Some commenters noted that Henderson laughed. She laughed, so that must have meant it was a joke. She laughed, so it could not have been a big deal.

In the moment when an unwanted advance is happening, any type of response if possible. Fight. Flight. Freeze. Tears. Laughter. No one knows what they will do when the moment comes.

Many other commenters said she brought on the unwanted attention because of her rapping style, the way she dresses and her wild conversations. She does not present herself as a respectable woman in their view.

As if a woman’s right to consent should be based on a stranger’s definition of what is respectable.

Halle Berry, a widely respected woman, was in a very similar situation years ago. She was presenting an award at the Oscars, the biggest night in Hollywood. The winner of the award, actor Adrien Brody, held and kissed a stunned Berry. Left onstage to figure out what to do on her own, Berry continued with the show. Again, no one knows what they will do when the moment comes.

It wasn’t until much later, during the height of the Me Too movement, that people started to recognize that Berry had been violated on that Oscars stage in 2003.

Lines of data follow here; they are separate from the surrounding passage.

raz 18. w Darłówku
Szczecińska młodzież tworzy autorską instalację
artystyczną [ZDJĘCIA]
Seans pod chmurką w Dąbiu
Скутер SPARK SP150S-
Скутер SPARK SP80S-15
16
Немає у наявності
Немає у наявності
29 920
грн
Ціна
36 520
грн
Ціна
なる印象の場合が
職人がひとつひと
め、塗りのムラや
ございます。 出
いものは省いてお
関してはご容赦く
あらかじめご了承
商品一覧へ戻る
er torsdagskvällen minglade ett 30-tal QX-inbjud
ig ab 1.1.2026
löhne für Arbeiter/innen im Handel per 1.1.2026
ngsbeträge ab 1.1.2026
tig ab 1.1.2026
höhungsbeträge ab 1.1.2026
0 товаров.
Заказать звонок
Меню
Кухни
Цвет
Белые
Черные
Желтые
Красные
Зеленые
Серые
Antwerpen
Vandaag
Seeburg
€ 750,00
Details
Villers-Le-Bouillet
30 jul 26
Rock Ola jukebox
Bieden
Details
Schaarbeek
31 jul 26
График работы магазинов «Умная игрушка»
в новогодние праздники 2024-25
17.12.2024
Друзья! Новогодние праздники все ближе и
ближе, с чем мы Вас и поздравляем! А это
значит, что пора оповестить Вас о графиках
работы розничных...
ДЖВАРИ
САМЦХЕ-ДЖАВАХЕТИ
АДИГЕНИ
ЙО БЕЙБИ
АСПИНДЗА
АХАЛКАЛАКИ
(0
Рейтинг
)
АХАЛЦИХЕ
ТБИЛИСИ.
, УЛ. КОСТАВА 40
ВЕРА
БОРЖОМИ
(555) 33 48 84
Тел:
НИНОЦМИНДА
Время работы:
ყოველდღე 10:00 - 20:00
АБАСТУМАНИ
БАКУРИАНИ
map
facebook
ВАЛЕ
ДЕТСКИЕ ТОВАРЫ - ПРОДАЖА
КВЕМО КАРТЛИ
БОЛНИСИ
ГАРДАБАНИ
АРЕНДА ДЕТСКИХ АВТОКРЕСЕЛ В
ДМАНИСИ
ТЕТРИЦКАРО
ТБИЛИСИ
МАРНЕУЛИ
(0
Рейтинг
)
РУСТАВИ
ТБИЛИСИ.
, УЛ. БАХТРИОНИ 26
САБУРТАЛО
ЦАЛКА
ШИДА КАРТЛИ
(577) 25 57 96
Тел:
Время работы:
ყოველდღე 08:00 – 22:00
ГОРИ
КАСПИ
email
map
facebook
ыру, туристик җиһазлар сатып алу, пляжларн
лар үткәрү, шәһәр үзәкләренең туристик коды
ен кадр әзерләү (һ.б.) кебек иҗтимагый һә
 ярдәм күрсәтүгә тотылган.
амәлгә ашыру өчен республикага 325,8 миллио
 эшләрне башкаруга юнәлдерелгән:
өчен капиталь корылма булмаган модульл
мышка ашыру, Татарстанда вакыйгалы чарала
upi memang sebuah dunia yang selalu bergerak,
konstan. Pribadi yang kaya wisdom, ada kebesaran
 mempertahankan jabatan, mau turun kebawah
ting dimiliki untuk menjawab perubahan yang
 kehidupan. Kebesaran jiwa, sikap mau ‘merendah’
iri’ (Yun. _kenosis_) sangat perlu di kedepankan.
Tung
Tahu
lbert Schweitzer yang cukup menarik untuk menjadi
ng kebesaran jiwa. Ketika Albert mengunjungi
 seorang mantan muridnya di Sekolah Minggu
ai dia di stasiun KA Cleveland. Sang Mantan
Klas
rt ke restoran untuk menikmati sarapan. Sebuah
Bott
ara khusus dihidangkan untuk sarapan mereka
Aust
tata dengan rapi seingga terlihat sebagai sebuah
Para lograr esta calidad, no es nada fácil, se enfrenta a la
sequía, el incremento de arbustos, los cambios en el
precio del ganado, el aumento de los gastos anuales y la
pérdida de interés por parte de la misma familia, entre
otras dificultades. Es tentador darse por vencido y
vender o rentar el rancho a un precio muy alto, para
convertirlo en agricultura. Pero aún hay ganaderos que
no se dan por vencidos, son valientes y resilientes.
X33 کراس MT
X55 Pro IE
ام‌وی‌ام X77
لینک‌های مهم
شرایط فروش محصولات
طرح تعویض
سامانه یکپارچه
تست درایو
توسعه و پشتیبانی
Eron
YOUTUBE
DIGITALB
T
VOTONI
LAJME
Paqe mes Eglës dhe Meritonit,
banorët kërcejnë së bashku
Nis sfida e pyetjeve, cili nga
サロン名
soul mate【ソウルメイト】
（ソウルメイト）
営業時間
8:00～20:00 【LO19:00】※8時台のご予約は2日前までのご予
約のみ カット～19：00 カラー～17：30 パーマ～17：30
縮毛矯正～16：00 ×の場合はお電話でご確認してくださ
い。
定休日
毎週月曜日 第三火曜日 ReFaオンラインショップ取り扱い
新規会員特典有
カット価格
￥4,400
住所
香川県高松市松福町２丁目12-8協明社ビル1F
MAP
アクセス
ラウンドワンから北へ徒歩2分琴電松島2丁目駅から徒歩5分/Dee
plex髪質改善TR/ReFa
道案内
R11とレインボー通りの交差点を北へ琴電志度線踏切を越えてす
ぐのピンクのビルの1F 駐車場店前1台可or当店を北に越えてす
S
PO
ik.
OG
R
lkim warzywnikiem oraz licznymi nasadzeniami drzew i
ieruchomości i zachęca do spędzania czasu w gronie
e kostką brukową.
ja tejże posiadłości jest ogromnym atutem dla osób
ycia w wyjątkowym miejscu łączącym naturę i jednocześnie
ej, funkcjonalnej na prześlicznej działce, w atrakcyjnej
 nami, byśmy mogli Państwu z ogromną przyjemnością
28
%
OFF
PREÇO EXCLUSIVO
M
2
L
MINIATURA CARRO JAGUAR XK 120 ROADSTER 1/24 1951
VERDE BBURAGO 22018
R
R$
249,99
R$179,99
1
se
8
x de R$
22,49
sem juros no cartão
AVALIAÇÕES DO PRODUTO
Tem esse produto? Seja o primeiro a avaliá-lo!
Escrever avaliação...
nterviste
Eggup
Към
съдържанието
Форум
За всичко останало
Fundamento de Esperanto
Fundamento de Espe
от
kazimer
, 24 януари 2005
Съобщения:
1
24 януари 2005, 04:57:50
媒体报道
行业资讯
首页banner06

Berry is an award-winning, well-respected actor who has a fairly pristine reputation in Hollywood. How did the same thing happen to both her and Henderson twenty years apart?

Whether a woman is deemed respectable or professional or beautiful or worthy, she, too deserves the right to consent. She, too, deserves to have her space and her body be her own. She, too, deserves the right to autonomy over how and when she is touched. There need not be any criteria for who gets to say no and who doesn’t. There are no prerequisites for consent.

Williams later released a public apology. After enduring a flood of public blame for the violation, Henderson accepted his apology and said she just wanted to move on.

In the original video, Henderson can be faintly heard saying “Help me” to the other men sitting at the table beside her. Yet no one intervened. Really, no one should have needed to intervene. Because she, too, deserved for that incident to have never happened at all.